Ein weiterer Autofahrer, der vor dem Mercedes noch knapp über den Grünstreifen ausweichen konnte, hat keine Reaktion bei dem 73-jährigen Autofahrer gesehen. „Da war kein Rumreißen des Steuers, es war, als ob er nach der Kurve wie in Gedanken einfach weiter geradeaus gefahren ist.“

Da der Tod der Beifahrerin auf den Unfall zurückzuführen sei, sieht der Staatsanwalt den Vorwurf der fahrlässigen Tötung als gegeben an.
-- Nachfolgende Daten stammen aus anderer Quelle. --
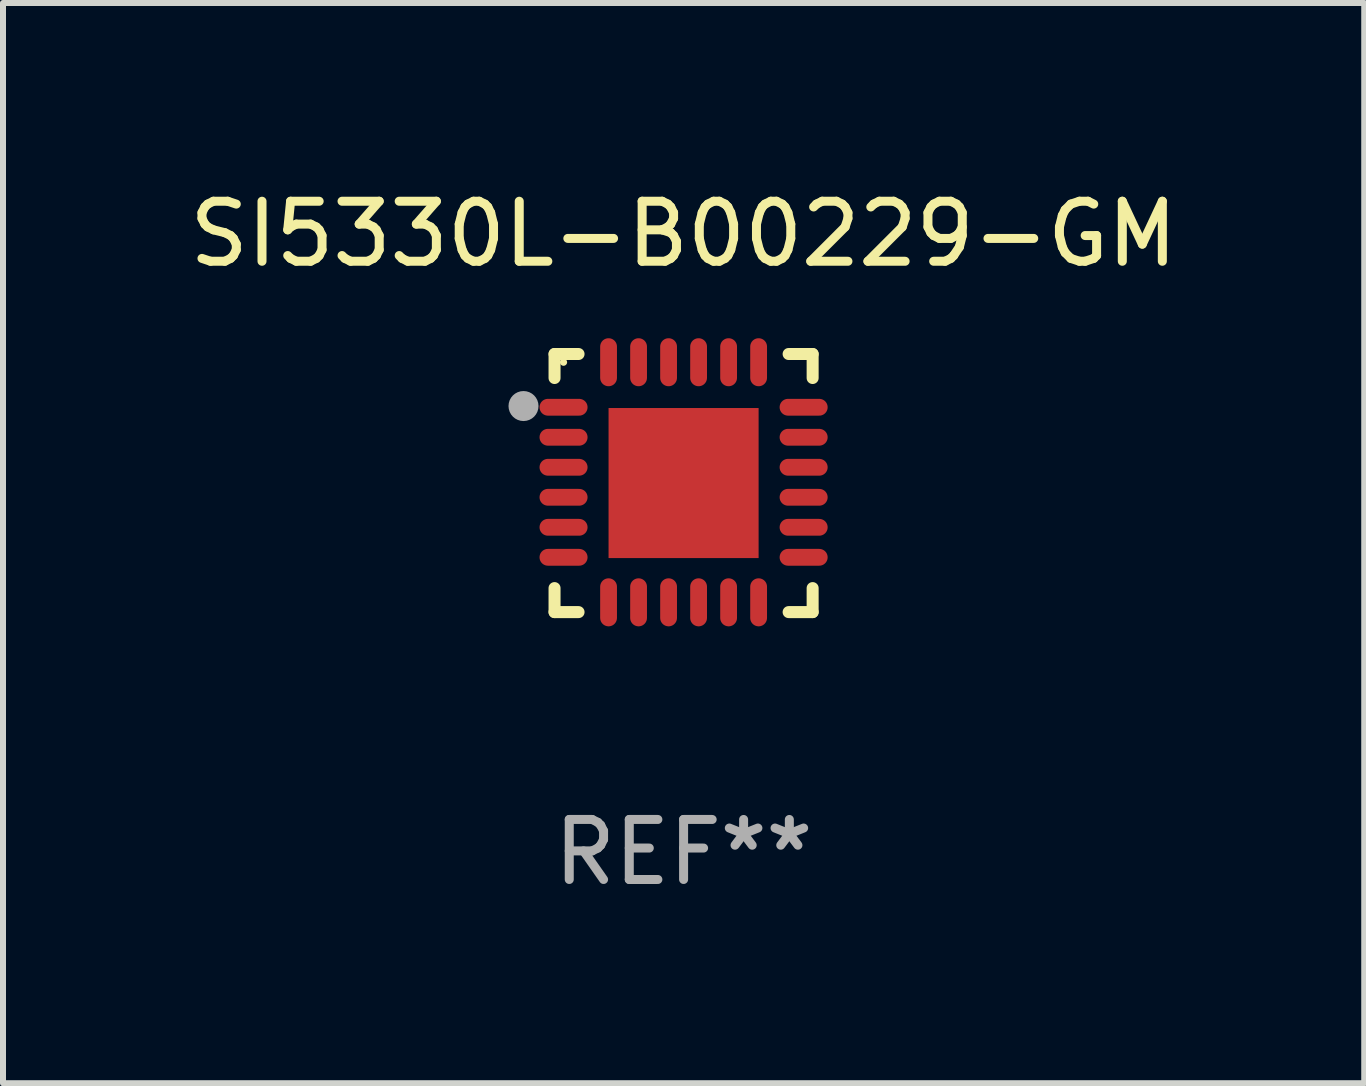
<source format=kicad_pcb>
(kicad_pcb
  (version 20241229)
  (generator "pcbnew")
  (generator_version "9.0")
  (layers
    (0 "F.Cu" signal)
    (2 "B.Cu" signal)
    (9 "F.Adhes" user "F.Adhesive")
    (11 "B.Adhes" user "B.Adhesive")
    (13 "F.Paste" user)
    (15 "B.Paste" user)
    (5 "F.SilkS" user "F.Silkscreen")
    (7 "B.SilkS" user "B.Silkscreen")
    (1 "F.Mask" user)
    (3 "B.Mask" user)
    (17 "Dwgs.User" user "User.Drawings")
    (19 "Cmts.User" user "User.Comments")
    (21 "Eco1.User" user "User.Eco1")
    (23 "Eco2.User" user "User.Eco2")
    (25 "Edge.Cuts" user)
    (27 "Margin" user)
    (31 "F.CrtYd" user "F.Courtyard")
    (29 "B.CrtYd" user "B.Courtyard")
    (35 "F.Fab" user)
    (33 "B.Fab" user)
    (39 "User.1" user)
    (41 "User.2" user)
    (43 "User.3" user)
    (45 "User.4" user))
  (footprint "SI5330L-B00229-GM"
    (layer "F.Cu")
    (at 8.339 4.998)
    (property "Reference" "SI5330L-B00229-GM" (at 0 -4.15 0) (layer "F.SilkS") (effects (font (size 1 1) (thickness 0.15))))
    (attr through_hole)
    (fp_line (start -2.15 -2.15) (end -1.75 -2.15) (stroke (width 0.2) (type solid)) (layer "F.SilkS"))
    (fp_line (start -2.15 -1.75) (end -2.15 -2.15) (stroke (width 0.2) (type solid)) (layer "F.SilkS"))
    (fp_line (start -2.15 2.15) (end -2.15 1.75) (stroke (width 0.2) (type solid)) (layer "F.SilkS"))
    (fp_line (start -1.75 2.15) (end -2.15 2.15) (stroke (width 0.2) (type solid)) (layer "F.SilkS"))
    (fp_line (start 1.75 -2.15) (end 2.15 -2.15) (stroke (width 0.2) (type solid)) (layer "F.SilkS"))
    (fp_line (start 1.75 2.15) (end 2.15 2.15) (stroke (width 0.2) (type solid)) (layer "F.SilkS"))
    (fp_line (start 2.15 -2.15) (end 2.15 -1.75) (stroke (width 0.2) (type solid)) (layer "F.SilkS"))
    (fp_line (start 2.15 2.15) (end 2.15 1.75) (stroke (width 0.2) (type solid)) (layer "F.SilkS"))
    (fp_circle (center -2 -2.013) (end -1.97 -2.013) (stroke (width 0.06) (type solid)) (fill no) (layer "F.SilkS"))
    (fp_circle (center -2.667 -1.283) (end -2.542 -1.283) (stroke (width 0.25) (type solid)) (fill no) (layer "F.Fab"))
    (fp_text user "REF**" (at 0 6.15 0) (layer "F.Fab") (effects (font (size 1 1) (thickness 0.15))))
    (pad "1" smd oval (at -2 -1.263) (size 0.8 0.28) (layers "F.Cu" "F.Mask" "F.Paste"))
    (pad "2" smd oval (at -2 -0.763) (size 0.8 0.28) (layers "F.Cu" "F.Mask" "F.Paste"))
    (pad "3" smd oval (at -2 -0.263) (size 0.8 0.28) (layers "F.Cu" "F.Mask" "F.Paste"))
    (pad "4" smd oval (at -2 0.237) (size 0.8 0.28) (layers "F.Cu" "F.Mask" "F.Paste"))
    (pad "5" smd oval (at -2 0.737) (size 0.8 0.28) (layers "F.Cu" "F.Mask" "F.Paste"))
    (pad "6" smd oval (at -2 1.237) (size 0.8 0.28) (layers "F.Cu" "F.Mask" "F.Paste"))
    (pad "7" smd oval (at -1.25 1.987) (size 0.28 0.8) (layers "F.Cu" "F.Mask" "F.Paste"))
    (pad "8" smd oval (at -0.75 1.987) (size 0.28 0.8) (layers "F.Cu" "F.Mask" "F.Paste"))
    (pad "9" smd oval (at -0.25 1.987) (size 0.28 0.8) (layers "F.Cu" "F.Mask" "F.Paste"))
    (pad "10" smd oval (at 0.25 1.987) (size 0.28 0.8) (layers "F.Cu" "F.Mask" "F.Paste"))
    (pad "11" smd oval (at 0.75 1.987) (size 0.28 0.8) (layers "F.Cu" "F.Mask" "F.Paste"))
    (pad "12" smd oval (at 1.25 1.987) (size 0.28 0.8) (layers "F.Cu" "F.Mask" "F.Paste"))
    (pad "13" smd oval (at 2 1.237) (size 0.8 0.28) (layers "F.Cu" "F.Mask" "F.Paste"))
    (pad "14" smd oval (at 2 0.737) (size 0.8 0.28) (layers "F.Cu" "F.Mask" "F.Paste"))
    (pad "15" smd oval (at 2 0.237) (size 0.8 0.28) (layers "F.Cu" "F.Mask" "F.Paste"))
    (pad "16" smd oval (at 2 -0.263) (size 0.8 0.28) (layers "F.Cu" "F.Mask" "F.Paste"))
    (pad "17" smd oval (at 2 -0.763) (size 0.8 0.28) (layers "F.Cu" "F.Mask" "F.Paste"))
    (pad "18" smd oval (at 2 -1.263) (size 0.8 0.28) (layers "F.Cu" "F.Mask" "F.Paste"))
    (pad "19" smd oval (at 1.25 -2.013) (size 0.28 0.8) (layers "F.Cu" "F.Mask" "F.Paste"))
    (pad "20" smd oval (at 0.75 -2.013) (size 0.28 0.8) (layers "F.Cu" "F.Mask" "F.Paste"))
    (pad "21" smd oval (at 0.25 -2.013) (size 0.28 0.8) (layers "F.Cu" "F.Mask" "F.Paste"))
    (pad "22" smd oval (at -0.25 -2.013) (size 0.28 0.8) (layers "F.Cu" "F.Mask" "F.Paste"))
    (pad "23" smd oval (at -0.75 -2.013) (size 0.28 0.8) (layers "F.Cu" "F.Mask" "F.Paste"))
    (pad "24" smd oval (at -1.25 -2.013) (size 0.28 0.8) (layers "F.Cu" "F.Mask" "F.Paste"))
    (pad "25" smd rect (at -0.000127 -0.00014) (size 2.5 2.5) (layers "F.Cu" "F.Mask" "F.Paste")))
  (gr_rect
    (start -3 -3)
    (end 19.679 14.997)
    (stroke (width 0.1) (type default))
    (fill no)
    (layer "Edge.Cuts")))
</source>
Der Strafrahmen liege zwischen einer Geldstrafe und bis zu fünf Jahren Gefängnis. Da der 73-Jährige das Geschehen gestanden habe und einsichtig sei, keine Vorstrafen habe und sich in psychiatrischer Behandlung befinde, fordert der Staatsanwalt eine Geldstrafe von 5000 Euro. Der Verteidiger plädiert dagegen für einen Freispruch. „Der plötzliche Leistungsverlust war für meinen Mandanten unerklärbar“, sagt er. Auch vor Fahrtbeginn habe es keine Anzeichen für eine mögliche Fahruntüchtigkeit gegeben.

Der Richter schließlich spricht den 73-Jährigen schuldig und verhängt eine Geldstrafe über 5000 Euro. „Das war ein Fahrfehler aufgrund einer Unaufmerksamkeit, das kann sich ein Autofahrer nicht leisten“, erklärt er.

Der Fahrer des Mercedes hat den Angeklagten nach eigenen Angaben zudem auf ein Schmerzensgeld verklagt. In diesem Prozess sei aber noch kein Urteil gefallen. Immerhin sei der 73-jährige Rentner aber schon für die Schäden an seinem Mercedes-Oldtimer aufgekommen.